There is no database transaction, row lock (SELECT ... FOR UPDATE), or optimistic-concurrency check (e.g. version column / WHERE balance = $expected) anywhere in this path.

Impact:
If a user fires two or more economy actions (/pay, /gamble, /rob, /work, etc.) at nearly the same time — trivially done by spam-clicking, using multiple devices, or scripting rapid interactions — both requests can read the same starting balance before either write commits. Each write then applies its own delta on top of that stale balance, so the effects stack instead of applying sequentially. This can be used to duplicate currency (e.g. paying the same money to two people, or gambling and paying simultaneously) rather than spending it once.

Fix:
Wrap balance mutations in a single atomic database operation instead of separate read/compute/write steps.
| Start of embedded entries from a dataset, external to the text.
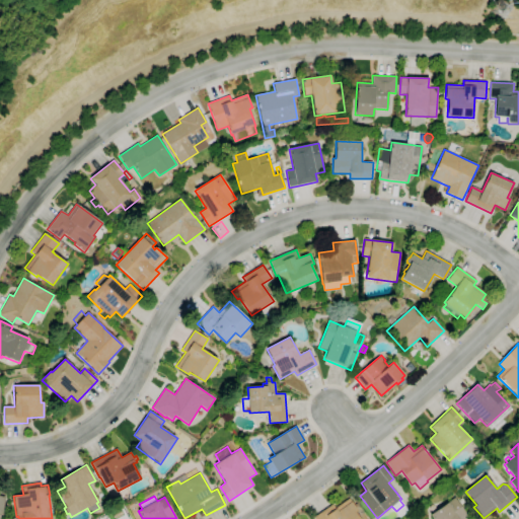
[(315,518),(314,517),(332,504),(335,508),(349,498),(358,510),(355,512),(360,518),(315,518)]
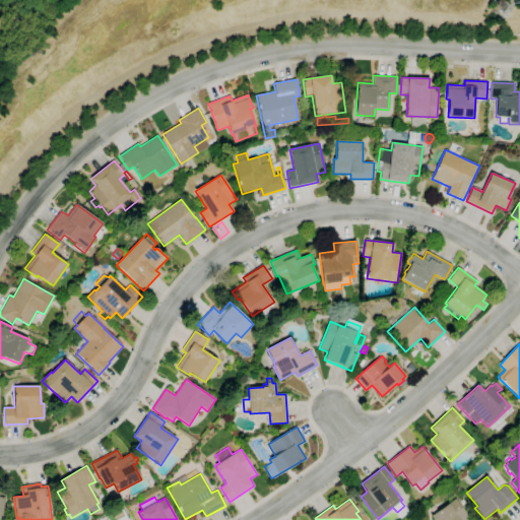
[(433,519),(431,516),(455,499),(470,519),(433,519)]
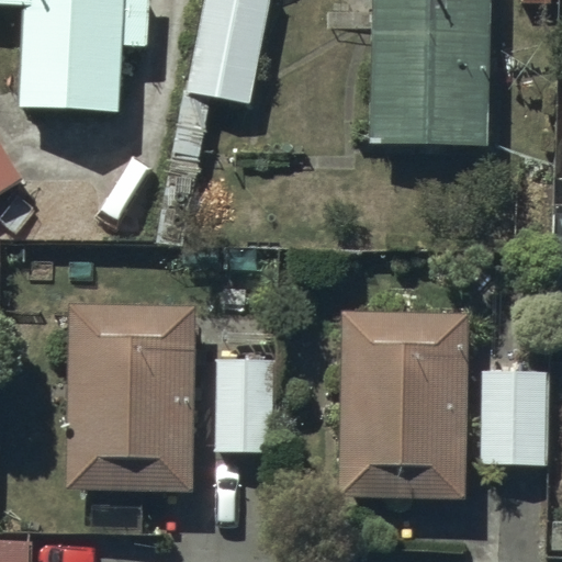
[(0,0),(0,4),(25,7),(20,108),(122,112),(125,44),(148,46),(150,0),(0,0)]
Two common approaches:

A. Atomic UPDATE (simplest, recommended for single-balance ops):

UPDATE economy
SET wallet = wallet - $1
WHERE guild_id = $2 AND user_id = $3 AND wallet >= $1
RETURNING wallet;

If no row is returned, the user didn't have enough funds — reject the action. This removes the read-then-write gap entirely.

B. DB transaction with row locking (needed for multi-row ops like transferMoney, which touches sender and receiver):

const client = await pool.connect();
try {
  await client.query('BEGIN');
  const { rows: [sender] } = await client.query(
    'SELECT wallet FROM economy WHERE guild_id=$1 AND user_id=$2 FOR UPDATE',
    [guildId, senderId]
  );
  if (sender.wallet < amount) throw new Error('Insufficient funds');
  await client.query(
    'UPDATE economy SET wallet = wallet - $1 WHERE guild_id=$2 AND user_id=$3',
    [amount, guildId, senderId]
  );
  await client.query(
    'UPDATE economy SET wallet = wallet + $1 WHERE guild_id=$2 AND user_id=$3',
    [amount, guildId, receiverId]
  );
  await client.query('COMMIT');
} catch (e) {
  await client.query('ROLLBACK');
  throw e;
} finally {
  client.release();
}

FOR UPDATE locks the sender's row for the duration of the transaction, so a second concurrent transfer from the same user has to wait until the first commits (and will then correctly see the reduced balance).


Not vulnerable (checked, ruled out)

For context, since this review was prompted by a general "is this safe" concern:

  • No eval/Function/vm usage reachable with unsanitized input (the two Function() calls found are whitelist-restricted to digits and arithmetic operators only — no letters allowed, so no code injection).
  • No child_process/exec/spawn reachable from Discord commands (only used in backup/restore scripts run manually on the host).
  • No SQL injection — all queries use parameterized $1/$2 placeholders; the only string-interpolated values are fixed table names from config, never user input.
  • No hardcoded/secret owner ID — bot owner permissions come only from an OWNER_IDS environment variable set by the host.
  • Ban/kick/timeout commands correctly check both moderator-vs-target and bot-vs-target role hierarchy before acting.
  • No unguarded JSON.parse on user-controlled input (no prototype-pollution surface).